Records from a data collection:
|---|

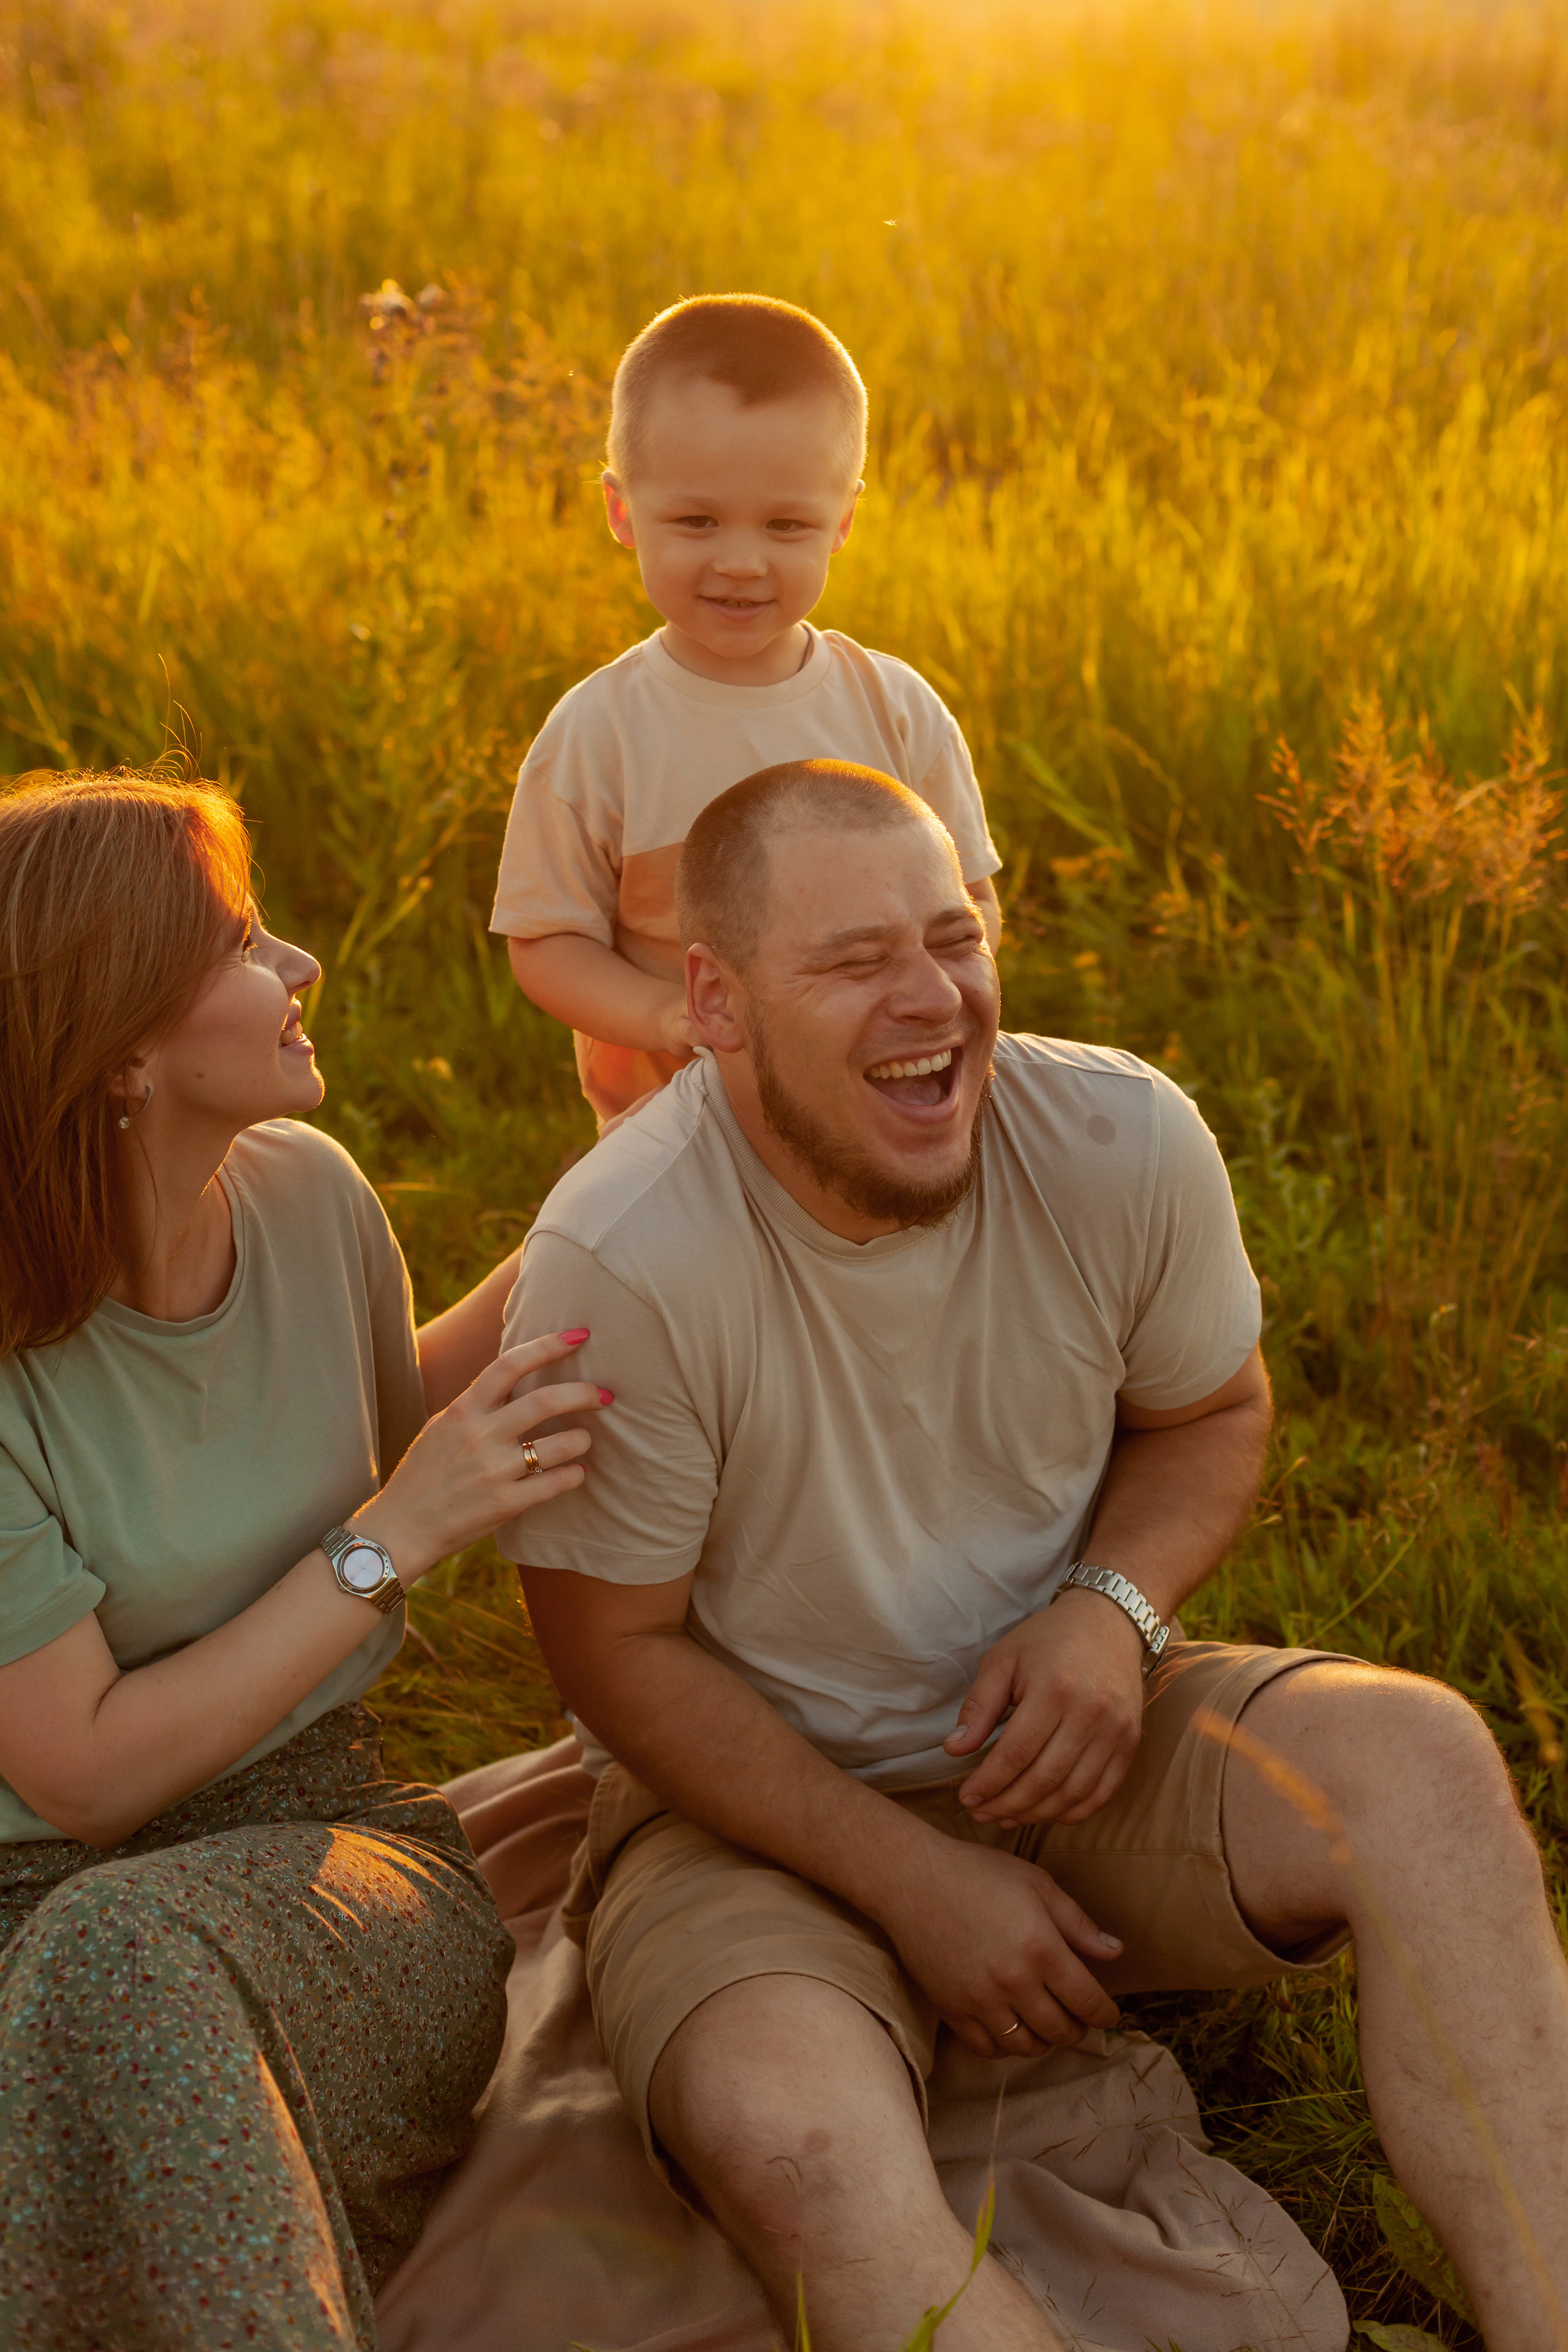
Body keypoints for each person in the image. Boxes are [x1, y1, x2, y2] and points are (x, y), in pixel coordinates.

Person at [504, 758, 1568, 2352]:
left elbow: (1212, 1409)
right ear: (713, 1006)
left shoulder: (1120, 1139)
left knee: (1420, 1758)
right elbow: (611, 1654)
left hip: (1075, 1749)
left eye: (955, 935)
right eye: (857, 961)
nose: (934, 998)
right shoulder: (626, 1258)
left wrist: (1111, 1607)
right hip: (746, 1825)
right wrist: (918, 1886)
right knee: (793, 2138)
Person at [0, 770, 611, 2351]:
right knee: (97, 1963)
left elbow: (380, 1428)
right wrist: (392, 1539)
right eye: (245, 942)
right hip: (29, 1907)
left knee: (116, 1965)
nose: (303, 969)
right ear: (123, 1045)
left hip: (339, 1858)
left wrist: (616, 1192)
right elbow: (78, 1777)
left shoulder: (314, 1204)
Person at [491, 292, 1003, 1129]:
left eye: (786, 525)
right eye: (695, 521)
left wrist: (920, 1008)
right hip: (677, 1129)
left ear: (842, 523)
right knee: (578, 1260)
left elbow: (970, 911)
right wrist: (670, 1017)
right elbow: (548, 943)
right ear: (622, 513)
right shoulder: (600, 733)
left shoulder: (895, 710)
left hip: (875, 1113)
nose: (740, 561)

|---|

Exclude every picture, then reproduce the remaining data character for character.

Body keypoints for each person in the image. Boxes are [x1, y1, x2, y2] and points are (x, y), in pixel coordinates.

Person at [504, 758, 1568, 2352]:
left elbow: (1212, 1409)
right ear: (713, 1006)
left shoulder: (1120, 1139)
left knee: (1420, 1758)
right elbow: (611, 1654)
left hip: (1075, 1749)
left eye: (955, 935)
right eye: (857, 961)
nose: (934, 998)
right shoulder: (626, 1258)
left wrist: (1111, 1607)
right hip: (746, 1825)
right wrist: (918, 1886)
right knee: (793, 2138)
Person at [0, 770, 611, 2351]:
right knee: (97, 1963)
left elbow: (380, 1428)
right wrist: (392, 1539)
right eye: (245, 942)
right hip: (29, 1907)
left knee: (116, 1965)
nose: (303, 969)
right ear: (123, 1045)
left hip: (339, 1858)
left wrist: (616, 1192)
right elbow: (78, 1777)
left shoulder: (314, 1204)
Person at [491, 292, 1003, 1129]:
left eye: (786, 525)
right eye: (695, 521)
left wrist: (920, 1008)
right hip: (677, 1129)
left ear: (842, 523)
right knee: (578, 1260)
left elbow: (970, 911)
right wrist: (670, 1017)
right elbow: (548, 943)
right ear: (622, 513)
right shoulder: (600, 733)
left shoulder: (895, 710)
left hip: (875, 1113)
nose: (740, 561)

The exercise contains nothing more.